**Assigned task 1**
Reproduce the rows below without any change, covering the stretch from their first line through the line containing "Martha and the M".

**Selected passage**
+++

Vincent Chin, a Chinese American man wearing a printed tie and black suit jacket, crouches in front row of group photo with similarly dressed friends.
Module 1: Who Was Vincent Chin?
Did the killing of Vincent Chin and the activism it sparked change what it means to be Asian American?
On the warm summer evening of June 19, 1982, at a Chinese restaurant just north of Detroit, Michigan, Vincent Chin, a dapper waiter, cheerfully bid his coworkers a good night. The twenty seven year old said that his friends were picking him up to celebrate his last days as a bachelor. They would all be there for his wedding day, only nine days later, along with everyone he and his family knew—more than four hundred guests.
That day that had begun so bright with promise would end in a terrible tragedy: murder. No one imagined that Vincent Chin’s name would become a rallying cry and a symbol for decades to come, or that Asian Americans would launch a movement for social justice because of what happened to him. His story would live on, long after his untimely death.
This module is an overview of who Vincent Chin was, how and why he was murdered, and the social justice movement that was launched among Asian Americans due to the unjust outcome in the courts.
Who was Vincent Chin, and what happened to him in June 1982?
How did law enforcement and the court system treat Vincent Chin and the men who attacked him?
Why did the Asian American community become angry over injustice for Vincent Chin?
Being Asian in America or Becoming Asian American
Vincent’s life growing up in the Detroit area was strikingly similar to many other Chinese immigrant families, at a time in the latter twentieth century when two out of three Chinese and Asians in the US were immigrants born outside of the country. Vincent’s mother Lily King Fong Yu and father David C. W. Hing Chin were from the Guangdong province in southern China, the region from which many other Chinese Americans of the exclusion era originated.
David C. W. Hing Chin migrated from China, in 1922, at the age of seventeen, settling in Detroit. In those days, Chinese women were largely prohibited from immigrating to the US because of discriminatory immigration laws during the exclusion era. But Vincent’s father had been one of the eighteen thousand Chinese American GIs in the US Army during World War II, and the federal government changed exclusionary immigration policy to allow veterans to become naturalized US citizens and to bring “war brides” from China to the US.
David went to his home province of Guangdong, where he met Lily King Fong Yu, a smart, attractive twenty seven year old from Kaiping, which was located near Taishan, where David was from. Because David and Lily were from the same region in China, they spoke the same Chinese dialect and shared the culture of southern China. Lily agreed to marry the Chinese American GI, and the couple began life together in Michigan in 1948.
David had a small laundry business in Highland Park, Michigan, washing people’s clothes for a few cents a piece. Lily joined him, living in the back of the shop. Laundry work didn’t require knowing much English, which was appealing to immigrants. On the other hand, it was hard labor, and some weeks they only earned a few dollars for their efforts.

+++

**Source information**

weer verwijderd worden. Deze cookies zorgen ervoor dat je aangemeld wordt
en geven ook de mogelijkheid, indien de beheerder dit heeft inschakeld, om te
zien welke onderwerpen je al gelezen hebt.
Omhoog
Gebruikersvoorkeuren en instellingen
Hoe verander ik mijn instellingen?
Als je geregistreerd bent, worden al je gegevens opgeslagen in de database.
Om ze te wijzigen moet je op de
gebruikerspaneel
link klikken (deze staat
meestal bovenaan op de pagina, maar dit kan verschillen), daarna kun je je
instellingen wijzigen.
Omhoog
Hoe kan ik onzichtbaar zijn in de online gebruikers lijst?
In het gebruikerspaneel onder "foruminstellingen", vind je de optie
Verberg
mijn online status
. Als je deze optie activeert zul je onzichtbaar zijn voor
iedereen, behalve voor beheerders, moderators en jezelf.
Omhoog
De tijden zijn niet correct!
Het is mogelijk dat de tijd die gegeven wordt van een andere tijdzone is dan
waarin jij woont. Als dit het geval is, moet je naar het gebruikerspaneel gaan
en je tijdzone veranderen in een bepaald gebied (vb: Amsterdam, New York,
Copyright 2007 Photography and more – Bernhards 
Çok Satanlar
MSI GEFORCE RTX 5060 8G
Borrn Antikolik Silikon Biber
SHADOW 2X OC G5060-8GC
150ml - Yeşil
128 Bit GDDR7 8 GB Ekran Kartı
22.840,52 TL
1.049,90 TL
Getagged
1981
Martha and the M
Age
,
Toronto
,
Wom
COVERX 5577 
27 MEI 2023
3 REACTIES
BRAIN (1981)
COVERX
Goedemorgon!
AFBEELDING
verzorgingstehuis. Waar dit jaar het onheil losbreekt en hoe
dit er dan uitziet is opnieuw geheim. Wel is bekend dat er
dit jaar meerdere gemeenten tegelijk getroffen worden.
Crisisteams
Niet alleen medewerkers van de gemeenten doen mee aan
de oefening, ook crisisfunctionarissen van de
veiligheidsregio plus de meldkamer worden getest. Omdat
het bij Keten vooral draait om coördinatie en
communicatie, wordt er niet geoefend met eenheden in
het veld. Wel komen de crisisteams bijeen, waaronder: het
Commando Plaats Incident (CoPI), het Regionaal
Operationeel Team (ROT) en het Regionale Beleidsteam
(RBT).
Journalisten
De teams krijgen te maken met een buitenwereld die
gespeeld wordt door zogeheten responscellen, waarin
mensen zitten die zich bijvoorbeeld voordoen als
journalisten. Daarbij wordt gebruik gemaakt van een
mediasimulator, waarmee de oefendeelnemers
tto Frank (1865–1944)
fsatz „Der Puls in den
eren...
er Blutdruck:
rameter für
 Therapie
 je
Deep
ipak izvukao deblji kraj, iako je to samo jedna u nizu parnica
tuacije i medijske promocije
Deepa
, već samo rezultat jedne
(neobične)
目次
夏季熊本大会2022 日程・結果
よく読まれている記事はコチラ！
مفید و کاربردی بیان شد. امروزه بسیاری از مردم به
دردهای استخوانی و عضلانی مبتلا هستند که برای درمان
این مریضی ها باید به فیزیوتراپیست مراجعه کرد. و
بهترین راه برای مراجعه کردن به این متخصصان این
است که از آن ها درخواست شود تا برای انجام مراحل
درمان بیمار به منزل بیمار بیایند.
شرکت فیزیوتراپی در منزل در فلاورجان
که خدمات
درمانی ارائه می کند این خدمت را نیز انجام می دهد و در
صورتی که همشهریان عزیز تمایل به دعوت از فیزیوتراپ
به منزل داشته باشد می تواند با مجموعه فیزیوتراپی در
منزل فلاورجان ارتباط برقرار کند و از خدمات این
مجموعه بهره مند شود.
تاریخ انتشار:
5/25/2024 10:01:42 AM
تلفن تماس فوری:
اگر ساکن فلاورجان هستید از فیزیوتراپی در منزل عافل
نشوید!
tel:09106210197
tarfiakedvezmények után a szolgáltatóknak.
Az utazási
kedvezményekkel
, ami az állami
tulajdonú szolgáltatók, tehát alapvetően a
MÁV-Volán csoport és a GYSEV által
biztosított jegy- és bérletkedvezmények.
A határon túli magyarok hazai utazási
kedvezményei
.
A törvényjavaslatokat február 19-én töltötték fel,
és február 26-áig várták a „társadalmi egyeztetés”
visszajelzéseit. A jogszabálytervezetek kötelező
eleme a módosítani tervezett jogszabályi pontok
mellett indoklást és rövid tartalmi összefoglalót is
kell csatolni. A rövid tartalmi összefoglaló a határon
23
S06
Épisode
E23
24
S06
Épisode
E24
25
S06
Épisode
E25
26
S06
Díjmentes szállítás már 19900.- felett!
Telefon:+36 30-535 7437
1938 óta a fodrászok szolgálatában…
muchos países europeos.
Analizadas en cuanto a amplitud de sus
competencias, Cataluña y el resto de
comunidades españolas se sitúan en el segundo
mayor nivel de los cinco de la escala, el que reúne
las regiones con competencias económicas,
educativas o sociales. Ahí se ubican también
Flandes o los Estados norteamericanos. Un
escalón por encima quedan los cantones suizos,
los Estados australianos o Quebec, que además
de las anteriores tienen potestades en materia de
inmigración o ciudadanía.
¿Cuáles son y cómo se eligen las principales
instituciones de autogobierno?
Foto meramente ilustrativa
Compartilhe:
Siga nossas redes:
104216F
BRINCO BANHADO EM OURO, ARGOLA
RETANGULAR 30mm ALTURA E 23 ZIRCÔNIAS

+++

**Assigned task 2**
Write out the stretch from "Vincent Chin, a Chinese" through "similarly dressed friends." in the passage about Vincent Chin above, substituting "striped tie" for "printed tie".

**Worked solution 1**
weer verwijderd worden. Deze cookies zorgen ervoor dat je aangemeld wordt
en geven ook de mogelijkheid, indien de beheerder dit heeft inschakeld, om te
zien welke onderwerpen je al gelezen hebt.
Omhoog
Gebruikersvoorkeuren en instellingen
Hoe verander ik mijn instellingen?
Als je geregistreerd bent, worden al je gegevens opgeslagen in de database.
Om ze te wijzigen moet je op de
gebruikerspaneel
link klikken (deze staat
meestal bovenaan op de pagina, maar dit kan verschillen), daarna kun je je
instellingen wijzigen.
Omhoog
Hoe kan ik onzichtbaar zijn in de online gebruikers lijst?
In het gebruikerspaneel onder "foruminstellingen", vind je de optie
Verberg
mijn online status
. Als je deze optie activeert zul je onzichtbaar zijn voor
iedereen, behalve voor beheerders, moderators en jezelf.
Omhoog
De tijden zijn niet correct!
Het is mogelijk dat de tijd die gegeven wordt van een andere tijdzone is dan
waarin jij woont. Als dit het geval is, moet je naar het gebruikerspaneel gaan
en je tijdzone veranderen in een bepaald gebied (vb: Amsterdam, New York,
Copyright 2007 Photography and more – Bernhards 
Çok Satanlar
MSI GEFORCE RTX 5060 8G
Borrn Antikolik Silikon Biber
SHADOW 2X OC G5060-8GC
150ml - Yeşil
128 Bit GDDR7 8 GB Ekran Kartı
22.840,52 TL
1.049,90 TL
Getagged
1981
Martha and the M

**Worked solution 2**
Vincent Chin, a Chinese American man wearing a striped tie and black suit jacket, crouches in front row of group photo with similarly dressed friends.